Folha de S. Paulo


Existe, logo existe

RIO DE JANEIRO - Nos anos 70, o Rio vivia pichado com as inscrições "Celacanto provoca maremoto" e "Lerfá mu". As pessoas liam aquilo, não entendiam e não adiantava perguntar, porque ninguém sabia responder. Até que desapareceram. Falou-se depois que os autores eram dois estudantes da PUC. Mas o significado continuou um segredo.

Este ano, outra inscrição cobriu paredes em toda a cidade: "Carne de rã" –e seguia-se um número de telefone. Mas, se você gostasse de rã e quisesse fazer uma encomenda, frustrava-se porque o telefone nunca atendia. Imagino que, naquele momento, alguém devia estar rindo sozinho dos que já se viam saboreando um prato de rãs à provençal. Pichações são assim: um prazer solitário do pichador.

Também este ano, surgiram por toda parte no Rio cartazes de uma cantora chamada Hanna, promovendo seu disco "O Amor é Bossa Nova - Homenagem a João Gilberto" e anunciando: "CD [em] breve". Ótimo. Só que ninguém se lembra de já ter escutado Hanna cantando, seja ao vivo, em discos, no rádio ou por telepatia. É um sucesso, mas não se sabe onde dá shows, se segue o estilo Nara ou Elis, ou mesmo se existe.

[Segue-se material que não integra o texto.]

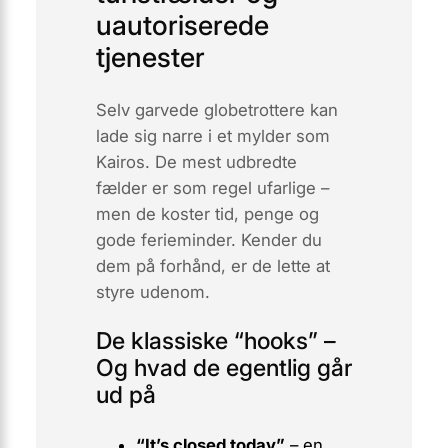
uautoriserede
tjenester
Selv garvede globetrottere kan
lade sig narre i et mylder som
Kairos. De mest udbredte
fælder er som regel ufarlige –
men de koster tid, penge og
gode ferieminder. Kender du
dem på forhånd, er de lette at
styre udenom.
De klassiske “hooks” –
Og hvad de egentlig går
ud på
“It’s closed today”
– en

O mistério foi quebrado há pouco pelo repórter Emiliano Urbim, da Revista "O Globo". Ele localizou Hanna no Rio, entrevistou-a e ela até se deixou fotografar. É uma morena vistosa, na faixa dos 50 anos, e ela própria banca a impressão e a aplicação dos cartazes. Diz-se ex-namorada de Paulo Coelho e, há tempos, teria se correspondido com João Gilberto pelo Facebook –embora nunca se provasse que, com ela ou com qualquer um, fosse o verdadeiro João Gilberto no outro lado da linha.

Pois, para nosso alívio, Hanna existe. Não é uma miragem, nem apenas um cartaz. Mas continua a ser uma espécie de "Lerfá mu" ou "Celacanto provoca maremoto", só que humano. Talvez seja a vendedora das rãs.